Brendan Eich’s Departure Will Mar Mozilla but Not Stop Its Innovation
Mozilla has also been pushing hard to ensure its platforms are suitable for gaming and has built partnerships with game development vendor Epic Games. In a 2013 interview I did with Eich about the partnership with Epic, he said, “We’re out to support the Web for the user.”
While Eich was a strong figure in Mozilla’s gaming initiatives, Vladimir Vukicevic, engineering director at Firefox and inventor of WebGL, is also a key figure, and I expect he’ll continue to push it forward.
Eich was also working on a new programming language called Rust that could eventually serve as the basis for a new browser known as Servo. Both Rust and Servo are continuing on in Eich’s absence.
Then, of course, there is Firefox itself. While Eich has had a hand in Firefox development and direction, others within Mozilla have long been the driving force, including the incomparable Jonathan Nightingale, vice president of Firefox at Mozilla.
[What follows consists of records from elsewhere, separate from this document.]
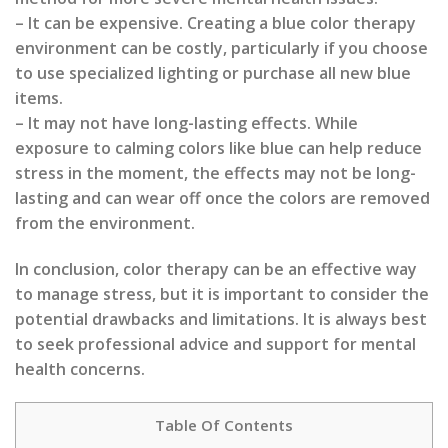
– It can be expensive. Creating a blue color therapy
environment can be costly, particularly if you choose
to use specialized lighting or purchase all new blue
items.
– It may not have long-lasting effects. While
exposure to calming colors like blue can help reduce
stress in the moment, the effects may not be long-
lasting and can wear off once the colors are removed
from the environment.
In conclusion, color therapy can be an effective way
to manage stress, but it is important to consider the
potential drawbacks and limitations. It is always best
to seek professional advice and support for mental
health concerns.
Table Of Contents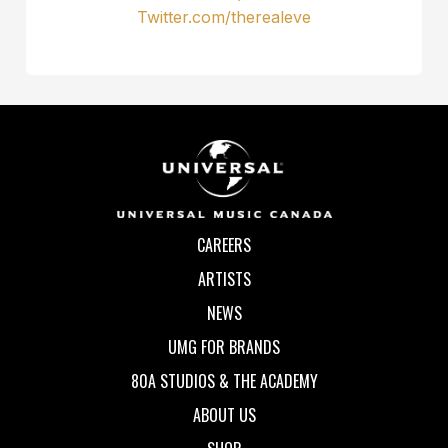
Twitter.com/therealeve
CAREERS
ARTISTS
NEWS
UMG FOR BRANDS
80A STUDIOS & THE ACADEMY
ABOUT US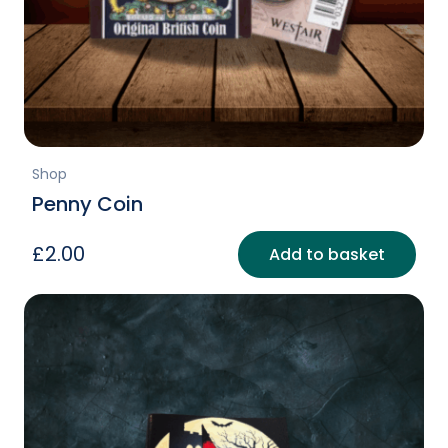
Shop
Penny Coin
£
2.00
Add to basket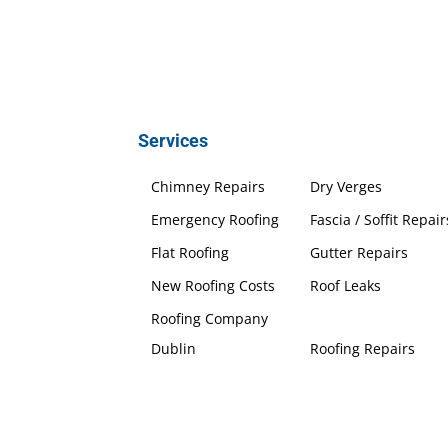
Services
Chimney Repairs
Dry Verges
Emergency Roofing
Fascia / Soffit Repair
Flat Roofing
Gutter Repairs
New Roofing Costs
Roof Leaks
Roofing Company
Dublin
Roofing Repairs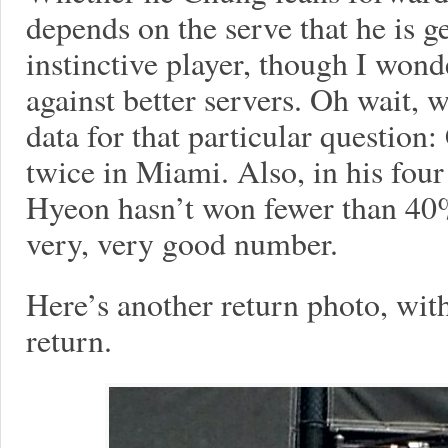
depends on the serve that he is g
instinctive player, though I wond
against better servers. Oh wait,
data for that particular questio
twice in Miami. Also, in his four
Hyeon hasn’t won fewer than 40% 
very, very good number.
Here’s another return photo, wit
return.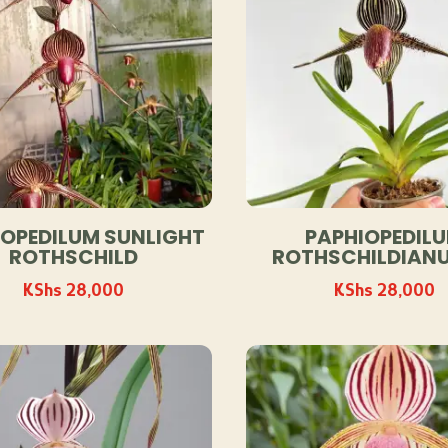
IOPEDILUM SUNLIGHT
PAPHIOPEDIL
ROTHSCHILD
ROTHSCHILDIANU
KShs
28,000
KShs
28,000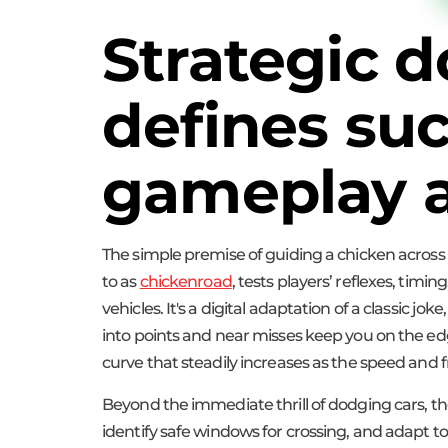
Strategic 
defines su
gameplay a
The simple premise of guiding a chicken across
to as
chickenroad
, tests players’ reflexes, tim
vehicles. It's a digital adaptation of a classic j
into points and near misses keep you on the edge 
curve that steadily increases as the speed and fr
Beyond the immediate thrill of dodging cars, the 
identify safe windows for crossing, and adapt to 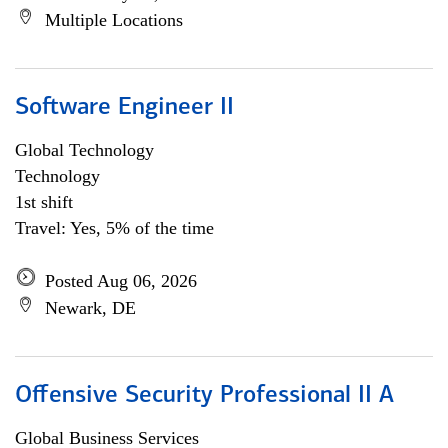
Multiple Locations
Software Engineer II
Global Technology
Technology
1st shift
Travel: Yes, 5% of the time
Posted Aug 06, 2026
Newark, DE
Offensive Security Professional II A
Global Business Services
Lastly, there is JavaScript, the core Web language the Eich created in 1995. JavaScript is continuing to evolve in multiple ways and is standardized as ECMAScript, with work currently ongoing for an ECMAScript 6 standard set to debut in December 2014, and I’d expect Eich to be part of that effort in some way shape or form.
While there are many other Mozilla developers that work on the various technologies that Eich helped lead during his tenure, that’s not to say that any are a replacement for his guidance or overall technical vision. While Mozilla has the staff and the community to continue on its mission of openness, it is very ironic that a key human component of its openness will no longer be making the journey forward with Mozilla to make the Web a better, more open place for us all.